Naden, Benjamin J., Kessell, Lorna M., Luckham, Paul F., Tadros, Tharwat F.
Colloids and Surfaces A: Physicochemical and Engineering Aspects 2015 v.478 pp. 36-44
acid value, adsorption, gel chromatography, molecular weight, nanoparticles, polymers, solvents, sorption isotherms, stearic acid, sunscreens, thermodynamics, titanium dioxide, titration, ultraviolet radiation
TiO2 nanoparticles are becoming increasingly important as sunscreens due to their propensity to absorb UV light. It is crucial that the particles are nanoscale so that scattering of visible light is minimal and UV attenuation is optimised, thus stabilisation is essential to prevent particles from aggregating.

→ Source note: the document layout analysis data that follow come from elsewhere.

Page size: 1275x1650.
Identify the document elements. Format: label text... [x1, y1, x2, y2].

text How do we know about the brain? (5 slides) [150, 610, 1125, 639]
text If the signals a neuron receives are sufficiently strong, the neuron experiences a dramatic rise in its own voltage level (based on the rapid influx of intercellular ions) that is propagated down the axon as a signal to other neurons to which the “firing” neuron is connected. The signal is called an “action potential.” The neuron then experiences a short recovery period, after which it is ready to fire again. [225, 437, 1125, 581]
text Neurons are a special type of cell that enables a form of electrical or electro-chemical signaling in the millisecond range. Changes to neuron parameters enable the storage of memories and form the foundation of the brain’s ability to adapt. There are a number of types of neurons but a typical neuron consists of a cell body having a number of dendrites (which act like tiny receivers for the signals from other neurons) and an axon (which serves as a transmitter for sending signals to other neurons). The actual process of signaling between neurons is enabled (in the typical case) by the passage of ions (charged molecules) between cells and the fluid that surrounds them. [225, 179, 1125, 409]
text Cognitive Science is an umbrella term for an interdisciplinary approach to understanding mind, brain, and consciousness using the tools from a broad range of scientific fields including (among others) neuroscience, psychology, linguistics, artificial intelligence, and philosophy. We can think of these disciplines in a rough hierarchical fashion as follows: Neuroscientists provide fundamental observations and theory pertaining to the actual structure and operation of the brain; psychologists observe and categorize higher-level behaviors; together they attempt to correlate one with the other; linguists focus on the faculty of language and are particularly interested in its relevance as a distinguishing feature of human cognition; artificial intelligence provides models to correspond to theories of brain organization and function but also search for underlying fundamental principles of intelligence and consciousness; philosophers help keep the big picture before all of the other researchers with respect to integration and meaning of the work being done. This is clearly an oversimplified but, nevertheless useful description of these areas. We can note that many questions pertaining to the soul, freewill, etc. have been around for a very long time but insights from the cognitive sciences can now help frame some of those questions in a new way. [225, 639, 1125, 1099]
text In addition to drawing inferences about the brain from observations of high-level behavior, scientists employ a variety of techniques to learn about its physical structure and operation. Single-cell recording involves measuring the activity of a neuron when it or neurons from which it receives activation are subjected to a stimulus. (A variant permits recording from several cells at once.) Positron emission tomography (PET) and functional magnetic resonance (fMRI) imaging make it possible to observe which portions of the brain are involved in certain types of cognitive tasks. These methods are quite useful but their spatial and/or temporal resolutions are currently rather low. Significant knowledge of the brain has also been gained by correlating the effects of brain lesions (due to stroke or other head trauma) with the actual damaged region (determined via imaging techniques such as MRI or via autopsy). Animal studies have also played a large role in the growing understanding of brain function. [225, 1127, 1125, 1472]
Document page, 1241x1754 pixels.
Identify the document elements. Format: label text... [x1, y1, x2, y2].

In this study we investigate the adsorption of dispersant based on stearic acid to TiO2 nanoparticles by adsorption isotherm determination. The methods used to determine dispersant concentration (acid value titration and gel permeation chromatography, GPC) provided information regarding the chemical nature of the polymers and insights into the way the molecules interacted with particle surfaces in different solvent conditions. It was observed that the smaller dispersant molecules adsorb preferentially, contrary to the behaviour of adsorbing homopolymers that display a direct relationship between molecular weight and strength of adsorption. Adsorption in this case is a result of single point adsorption that occurs via interaction of the carboxylate group of the dispersant to the TiO2 surface, the thermodynamics of which favours low molecular weight components. This is clearly demonstrated by GPC which was able to resolve and quantify the non-adsorbed molecules by size. Discrepancies between GPC and acid value measurement for dispersant concentration reinforce this observation.